We open on a shot of the clouds passing by, and then cut to a young person gazing up at them, their own unknowable future staring back. It’s not the latest Richard Linklater movie – it’s Hayao Miyazaki’s tale of witchhood. Young Kiki has to set out on her own (with her cat, Jiji, and via broom, of course) to find a new town, where she’s to hone her magical craft. Before she sets off, Miyazaki’s eye for observational nuance and idiosyncratic detail takes its own flight. Her room is littered with knickknacks and ornaments, and Kiki’s last look at it all – at the life she’s built, and is leaving – quietly devastates. It’s a telling precursor: The film may revolve around flying, but it’s emotional core is earthbound.
She ends up on a seaside, which Miyazaki renders a living watercolor painting. Anticipating the palette he’d employ again in PONYO and THE WIND RISES, he emphasizes pastels; casting clouds as blobs of paint, and lingering on impressionistically drawn skylines throughout. An iconic Joe Hisaishi score underlines the montages that recur throughout the film: Miyazaki cutting from the birds flying overhead, to the rooftops, to the crowds bustling below, moving in harmony through farmer’s markets and street corners – the poetry of the everyday.
Which is not something Kiki is able to enjoy right away. She’s almost run over crossing the street, for one thing – what’s a country witch to know about crossing signals? That puts the cops on her tail, and soon enough she’s dashing through dark alleys, without money to her name, or a roof over her head. So her character arc doesn’t concern her witchcraft much, even if her powers do fuel the business that gives the film its title. What Kiki desires is not power or pleasure or even romance, but merely a place in those urban landscapes that Miyazaki has so lovingly crafted. Here’s a city symphony for an imagined city.
The narrative is episodic: Passages see Kiki struggle on her own through unrelated tasks and assignments, only to come out winning once she’s able to procure help from a neighbor or friend. An entrepreneurial mother-to-be gives her lodging, and helps her start her delivery service. A 20-something artist befriends her, offering spiritual advice. A kindly grandmother offers her regular work, with large tips to boot. In one of the film’s few ‘episodes,’ she even finds herself reliant on a client’s dog.
But the workaday nature of her delivery service wears her down, leaving Kiki in a depressive funk. Her ability to fly wanes. And her cat – which normally speaks fluent English (or Japanese, or whatever language you’re watching the film in) – can no longer converse with her. This continues until the climactic sequence, which crafts a scenario where the community needs to call on Kiki for help instead. As with all the fantastical elements of the film, the sequence exists only to further accentuate the drama occurring within Kiki: the push-pull between accepting charity and valuing self-reliance, the desire to find a balance between independence and co-dependence. Like Miyazaki’s other masterpiece of flight,THE WIND RISES, DELIVERY SERVICE is an outsized portrait of a conflicted inner life.

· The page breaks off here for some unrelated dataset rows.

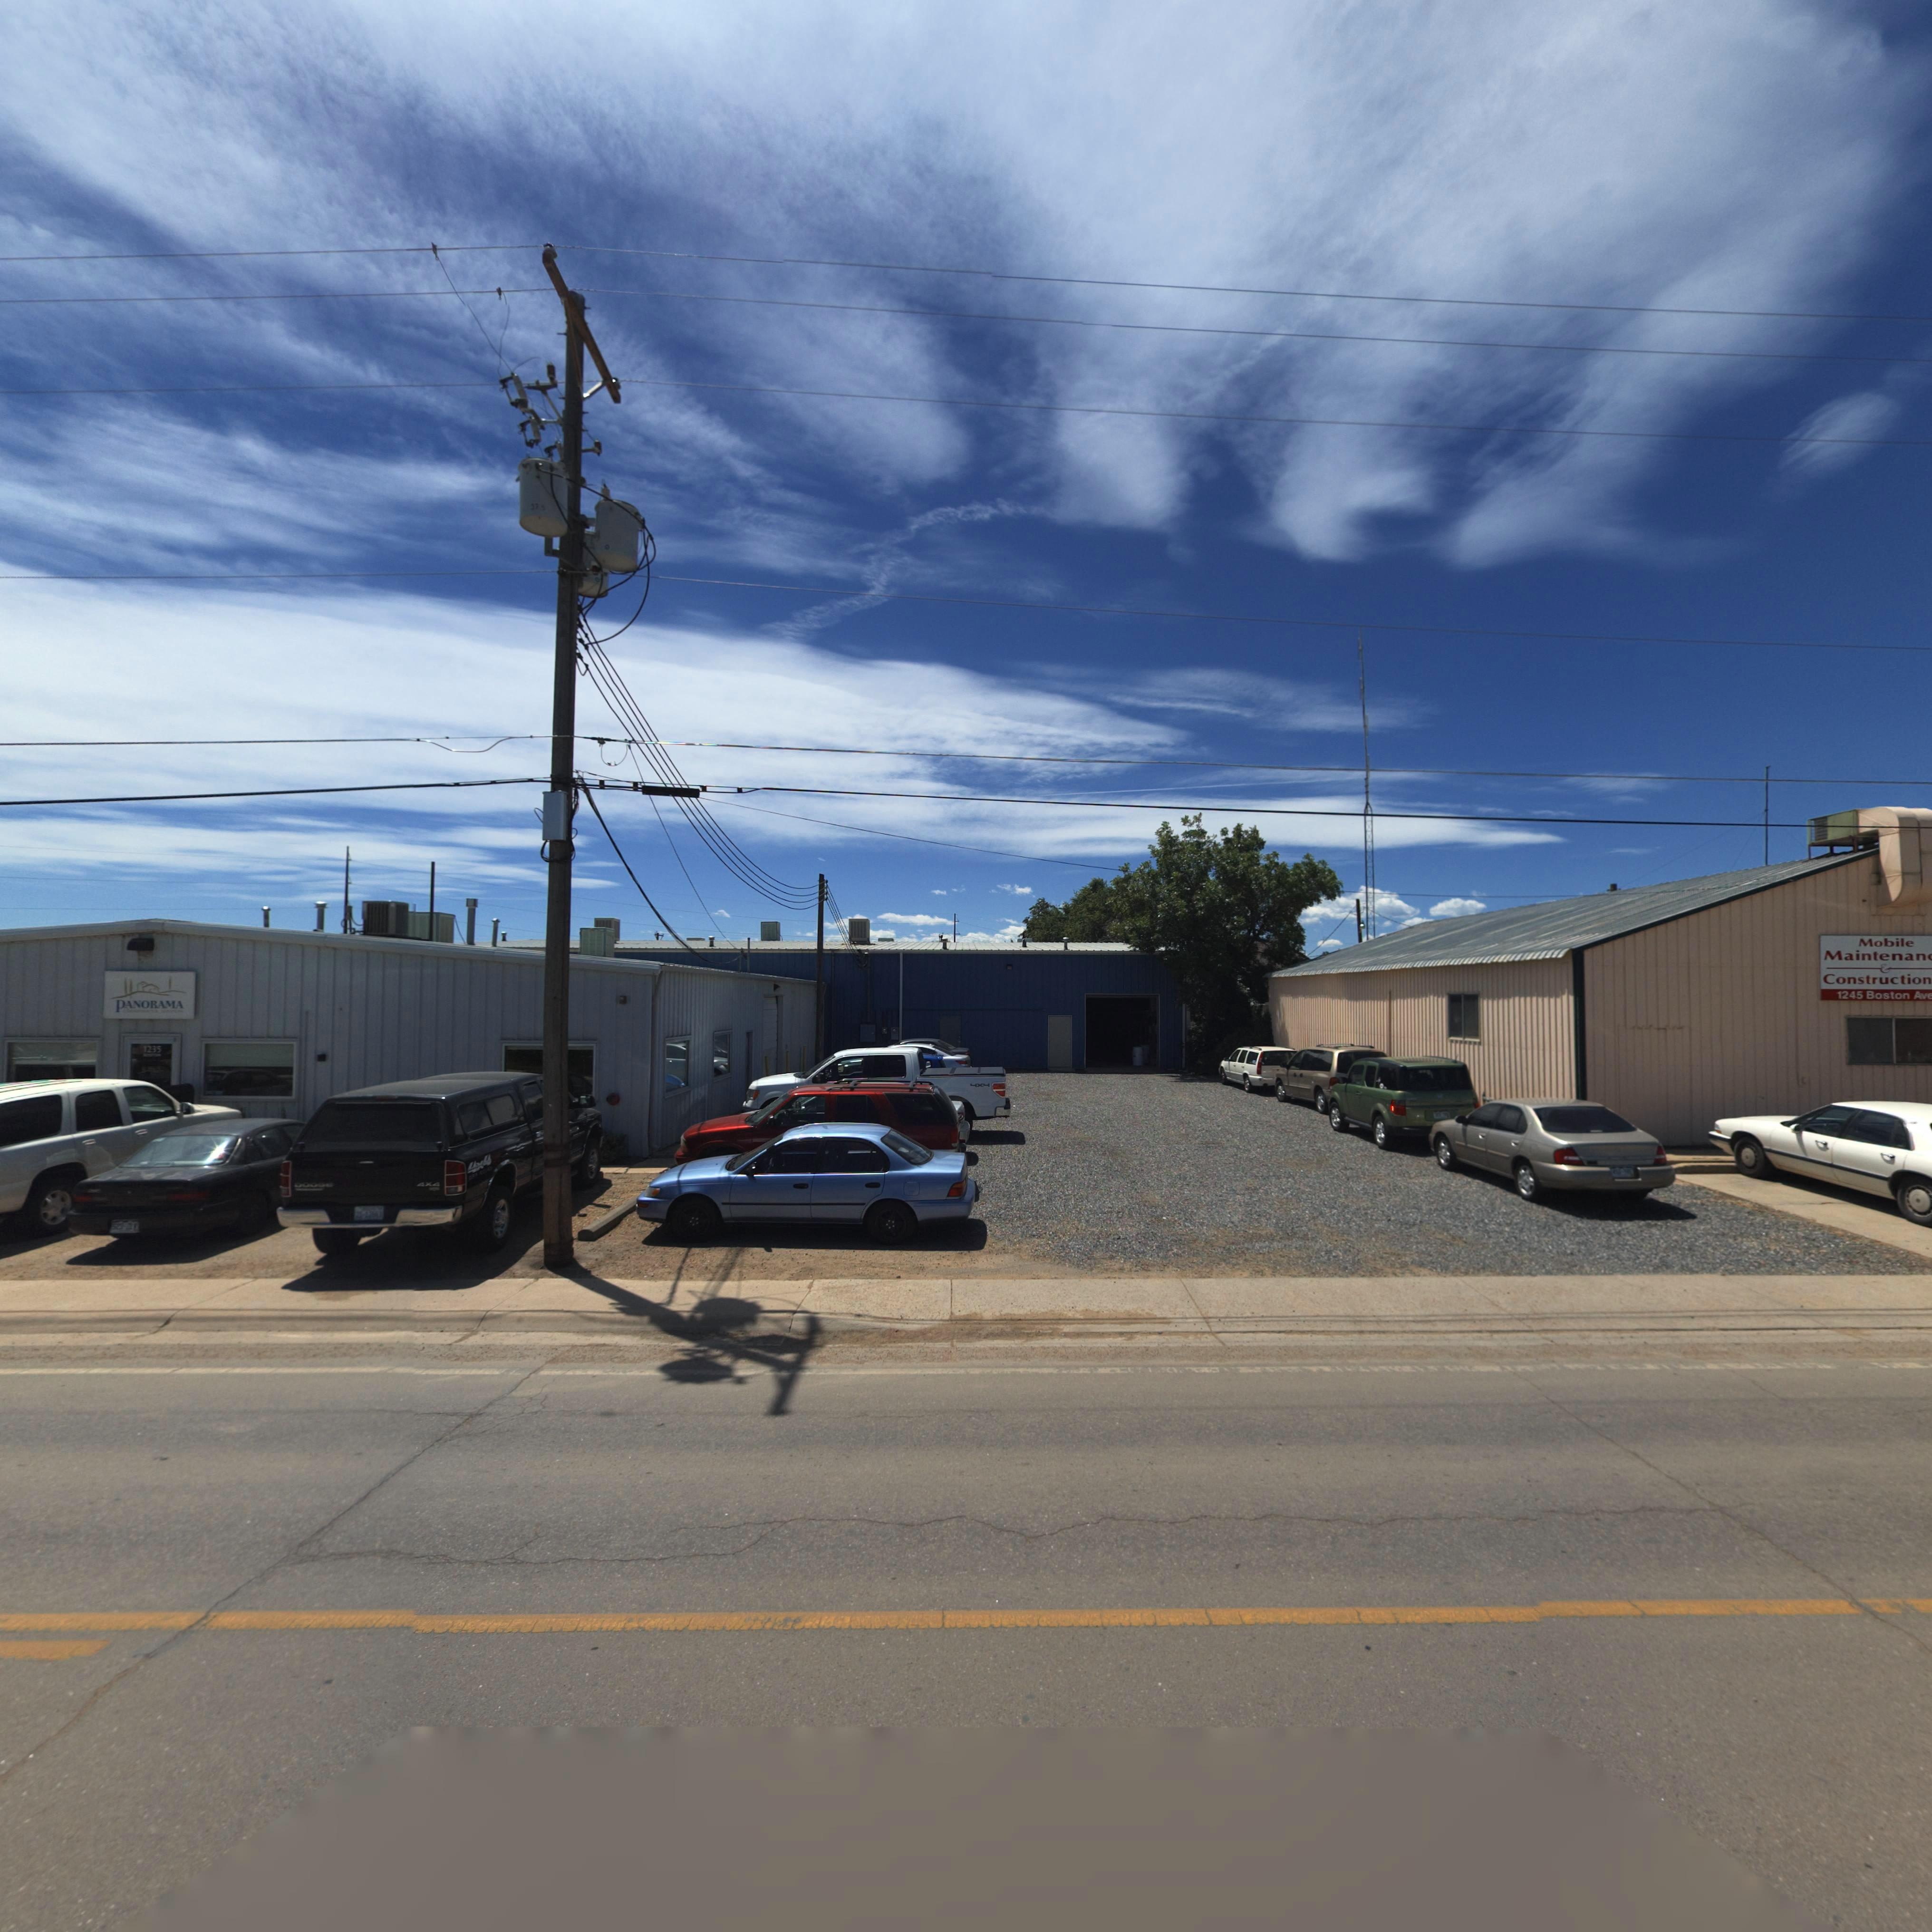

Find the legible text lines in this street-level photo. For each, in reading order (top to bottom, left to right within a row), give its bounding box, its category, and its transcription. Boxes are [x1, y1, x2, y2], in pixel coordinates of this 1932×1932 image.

[1857, 937, 1914, 947] BusinessName: Mobile
[1823, 949, 1927, 961] BusinessName: Maintenan
[1823, 973, 1931, 985] BusinessName: Construction
[1835, 990, 1864, 999] StreetNumber: 1245
[1866, 990, 1927, 1000] StreetName: Boston Av
[114, 998, 184, 1013] BusinessName: PANORAMA
[143, 1045, 161, 1053] StreetNumber: 1235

Thinking back to BOYHOOD: A few critics noted that the film’s masculine focus – consciously, intentionally, or otherwise – was unfortunately reflective of the sexist slant coloring the whole of culture. And many of those criticisms rightfully wondered when somebody would get to work making a film about the complexities of a young girl’s adolescence. A film that tracks a young girl internally more so than externally. A film that’s attuned to the quiet rhythms of her upbringing (the pangs of desire brought on by a pair of shoes, say, or struggling with shifting affections for a barely known boy,) more so than melodrama. Studio Ghibli already created such a film, and it even has the same opening compositions as BOYHOOD. It’s KIKI’S DELIVERY SERVICE.